Acknowledgments. Editorial support for the writing of the manuscript was provided by Cherie Koch (MedErgy, Yardley, PA). The names of the principal investigators who participated in this trial are provided in the Supplementary Data.

Duality of Interest. Editorial support was funded by Janssen Research & Development, LLC, and Grünenthal GmbH. A.I.V. received funding for this study from Janssen Research & Development, LLC. D.Y.S., C.R., K.K., D.P., and M.S.E. are employees of Janssen Research & Development, LLC, and are Johnson & Johnson stockholders. B.L. is an employee of Grünenthal GmbH. No other potential conflicts of interest relevant to this article were reported.

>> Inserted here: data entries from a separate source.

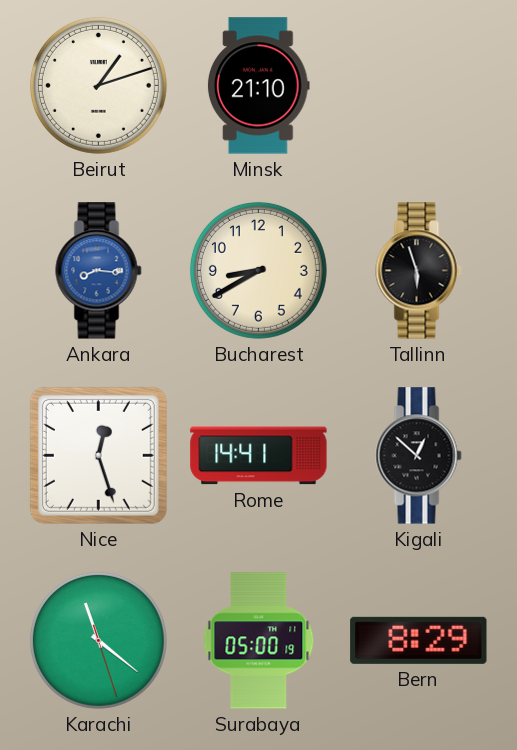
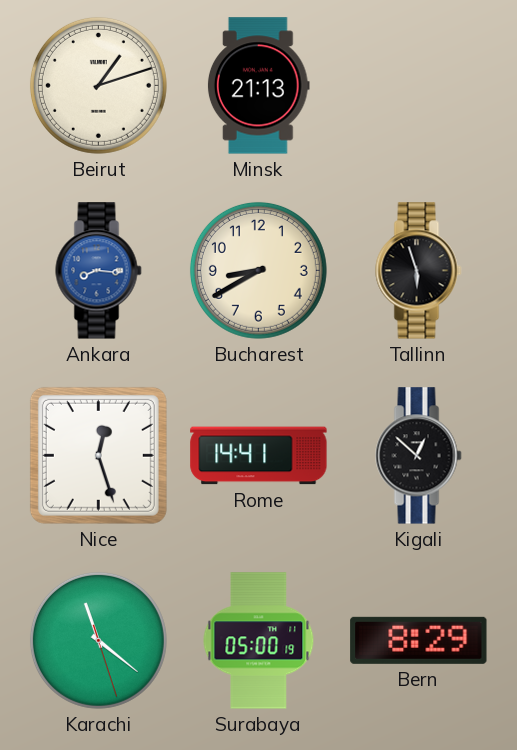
Minsk: 21:10 -> 21:13
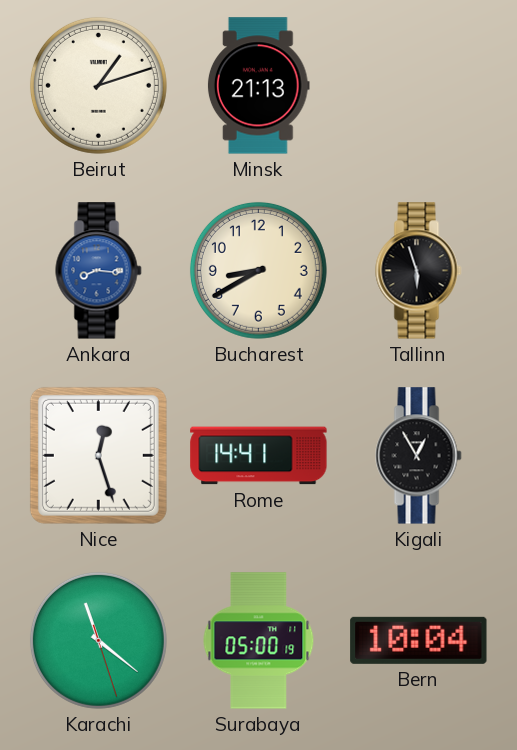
Kigali: 12:52 -> 12:55
Bern: 8:29 -> 10:04
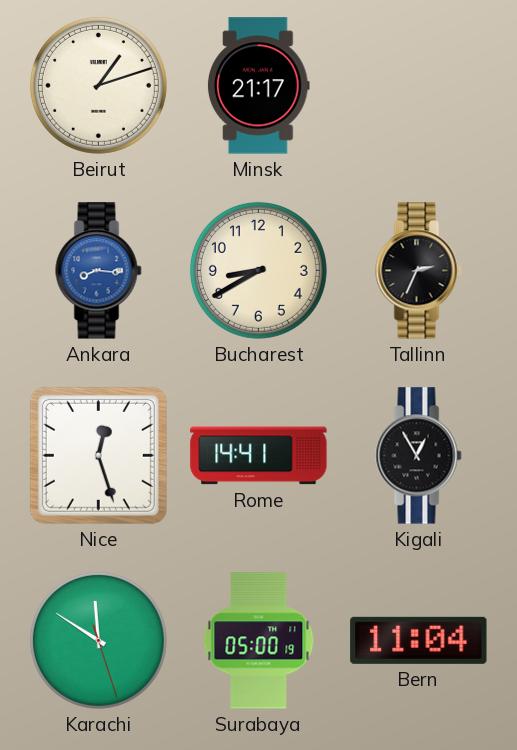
Minsk: 21:13 -> 21:17
Tallinn: 5:57 -> 2:34
Karachi: 11:21 -> 11:50
Bern: 10:04 -> 11:04
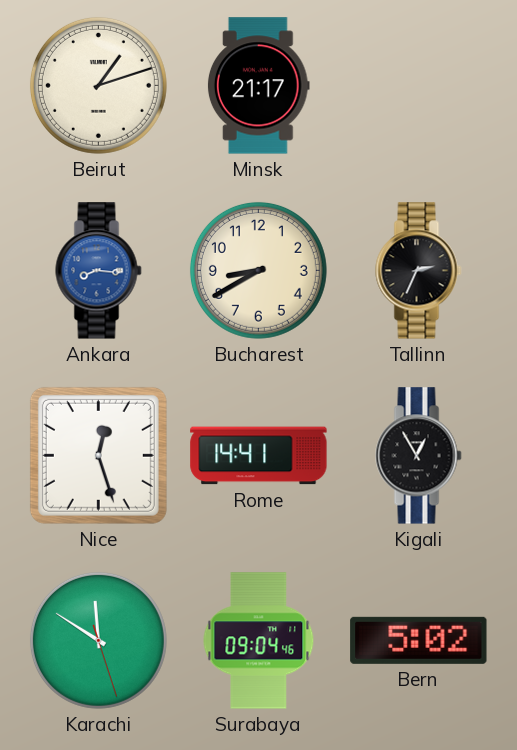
Surabaya: 05:00 -> 09:04
Bern: 11:04 -> 5:02
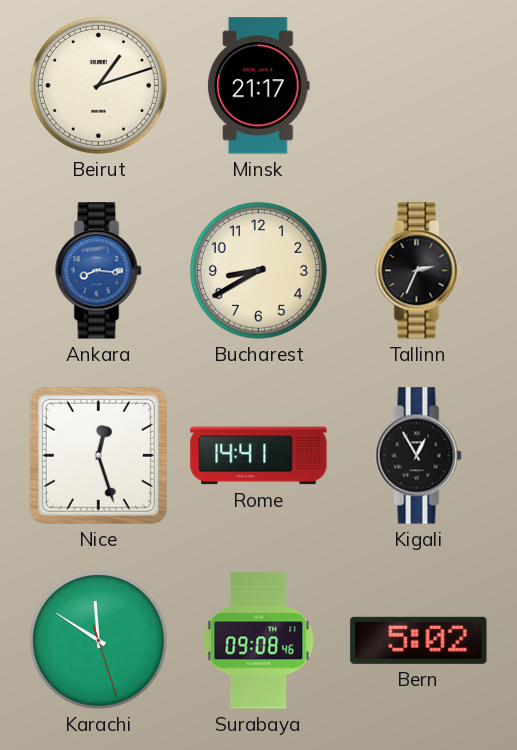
Surabaya: 09:04 -> 09:08
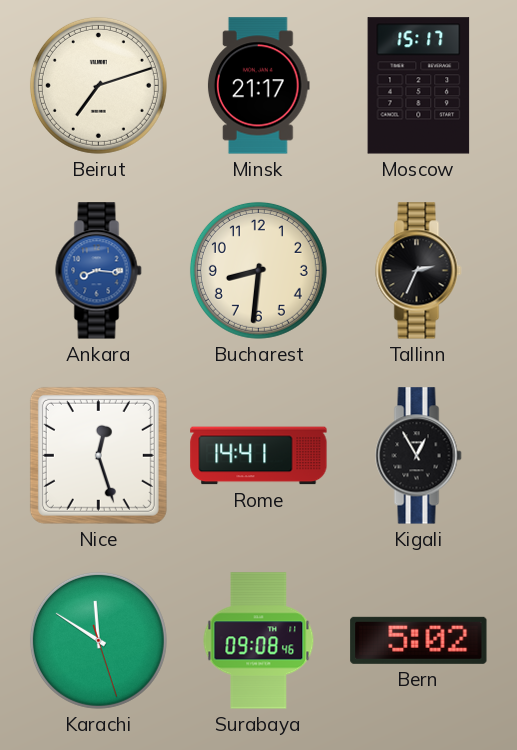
Beirut: 1:12 -> 7:12
Moscow: none -> 15:17
Bucharest: 8:40 -> 8:31
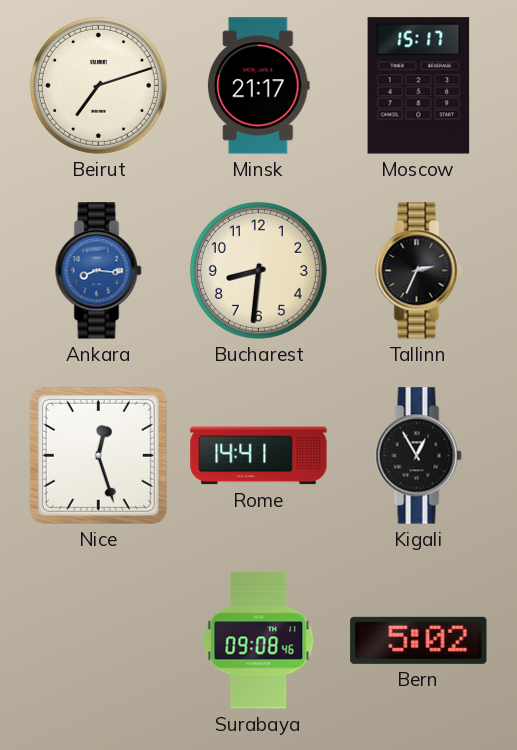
Karachi: 11:50 -> none
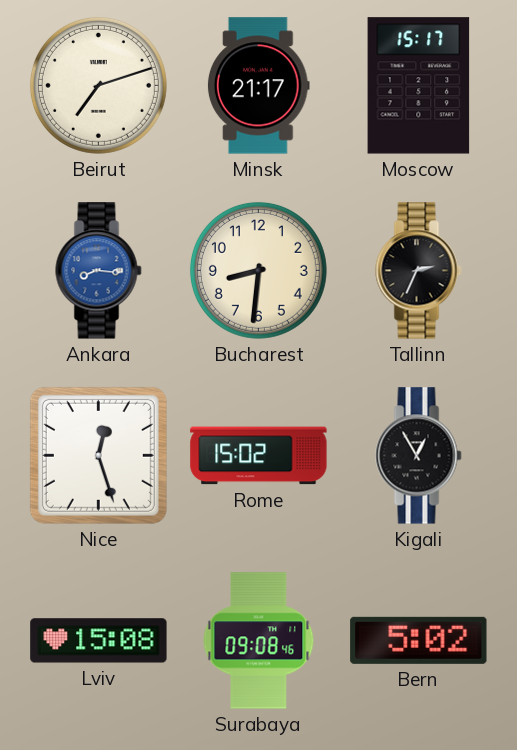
Rome: 14:41 -> 15:02
Lviv: none -> 15:08
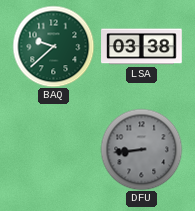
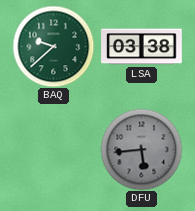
DFU: 8:44 -> 5:44
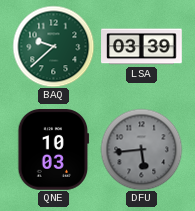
LSA: 03:38 -> 03:39
QNE: none -> 10:03
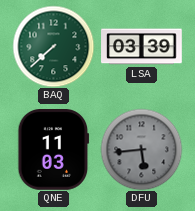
BAQ: 9:38 -> 7:38
QNE: 10:03 -> 11:03
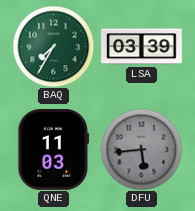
BAQ: 7:38 -> 7:35
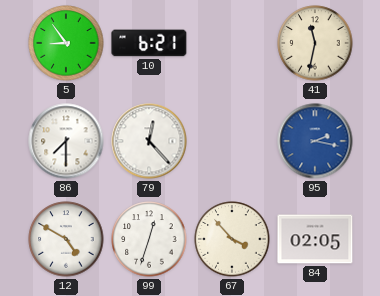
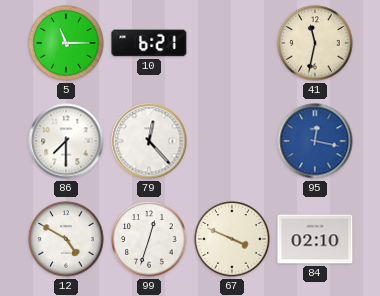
5: 8:54 -> 11:15
95: 2:17 -> 12:17
67: 3:53 -> 3:49
84: 02:05 -> 02:10
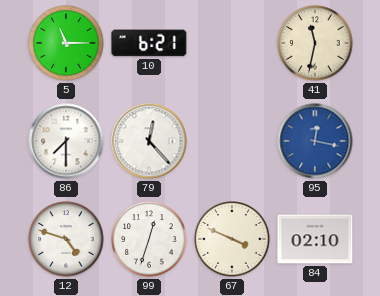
12: 4:50 -> 4:48
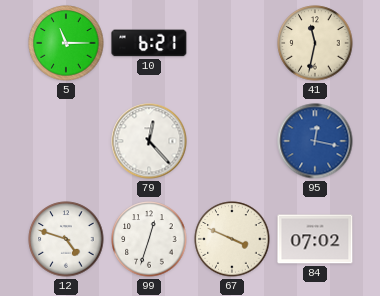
86: 7:30 -> none
84: 02:10 -> 07:02
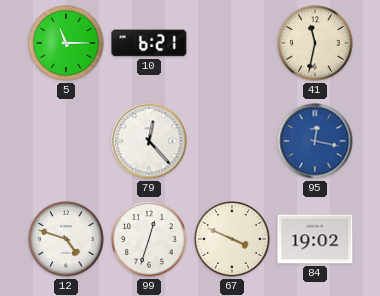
84: 07:02 -> 19:02
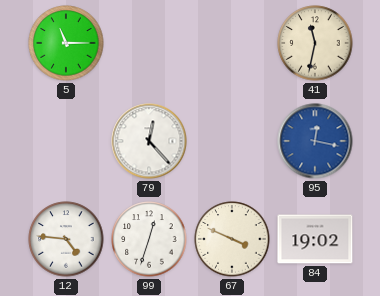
10: 6:21 -> none
12: 4:48 -> 4:46
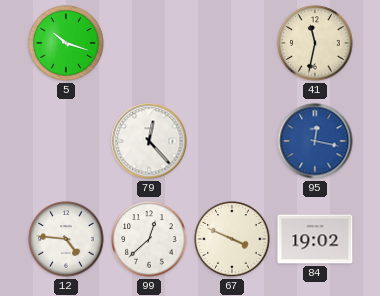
5: 11:15 -> 10:18
99: 12:33 -> 12:38
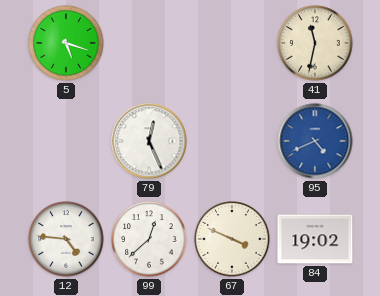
5: 10:18 -> 5:18
79: 12:23 -> 12:26
95: 12:17 -> 4:41
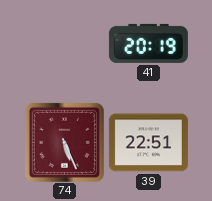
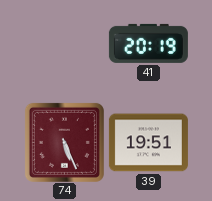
39: 22:51 -> 19:51
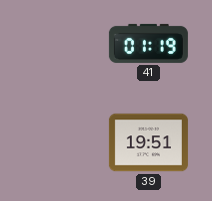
41: 20:19 -> 01:19
74: 5:26 -> none
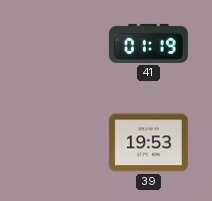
39: 19:51 -> 19:53
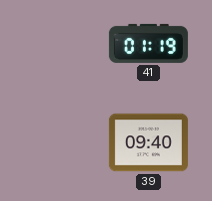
39: 19:53 -> 09:40
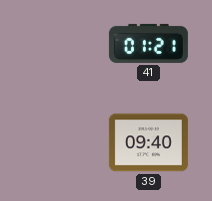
41: 01:19 -> 01:21
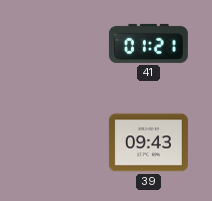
39: 09:40 -> 09:43
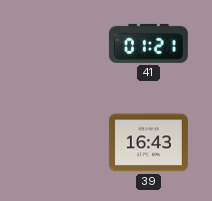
39: 09:43 -> 16:43
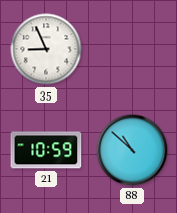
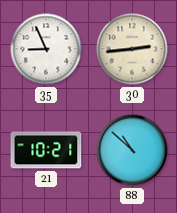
30: none -> 2:44
21: 10:59 -> 10:21
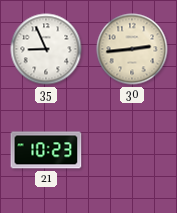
21: 10:21 -> 10:23
88: 10:52 -> none
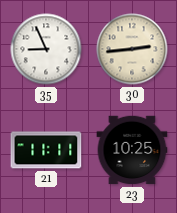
21: 10:23 -> 11:11
23: none -> 10:25
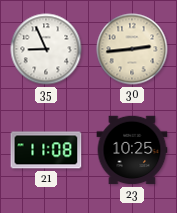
21: 11:11 -> 11:08
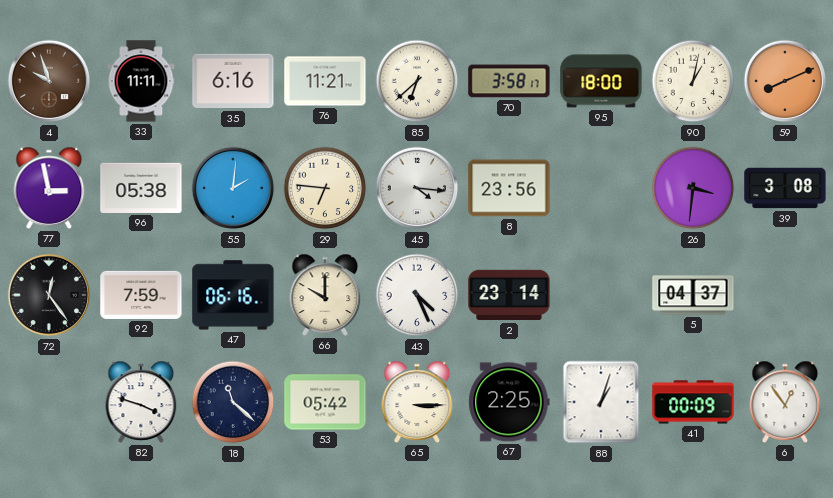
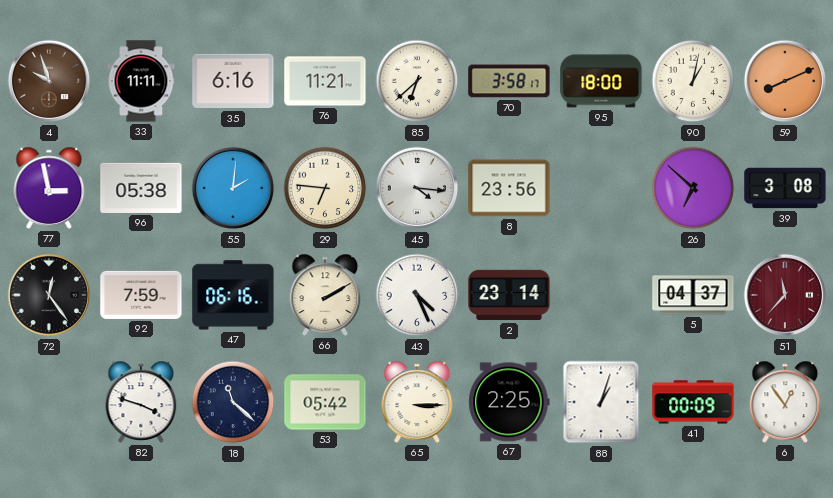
26: 3:31 -> 6:52
66: 10:00 -> 2:10
51: none -> 11:37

Author Contributions. A.I.V. contributed to the design of the study and data analysis and critically reviewed and revised the manuscript. D.Y.S. contributed to the design of the study, oversaw the conduct of the study (including data collection), interpreted the results, and critically reviewed and revised the manuscript. C.R. and M.S.E. contributed to the design of the study, collected and analyzed data, and critically reviewed and revised the manuscript. B.L. contributed to the discussion and evaluation of results and critically reviewed and revised the manuscript. K.K. analyzed the data and critically reviewed and revised the manuscript. D.P. wrote the clinical protocol and the clinical study report for the trial and critically reviewed and revised the manuscript. The authors retained full editorial control over the content of the manuscript. M.S.E. is the guarantor of this work and, as such, had full access to all the data in the study and takes responsibility for the integrity of the data and the accuracy of the data analysis.

Prior Presentation. Data from this study were presented at the 72nd Scientific Sessions of the American Diabetes Association, Philadelphia, PA, 8–12 June 2012.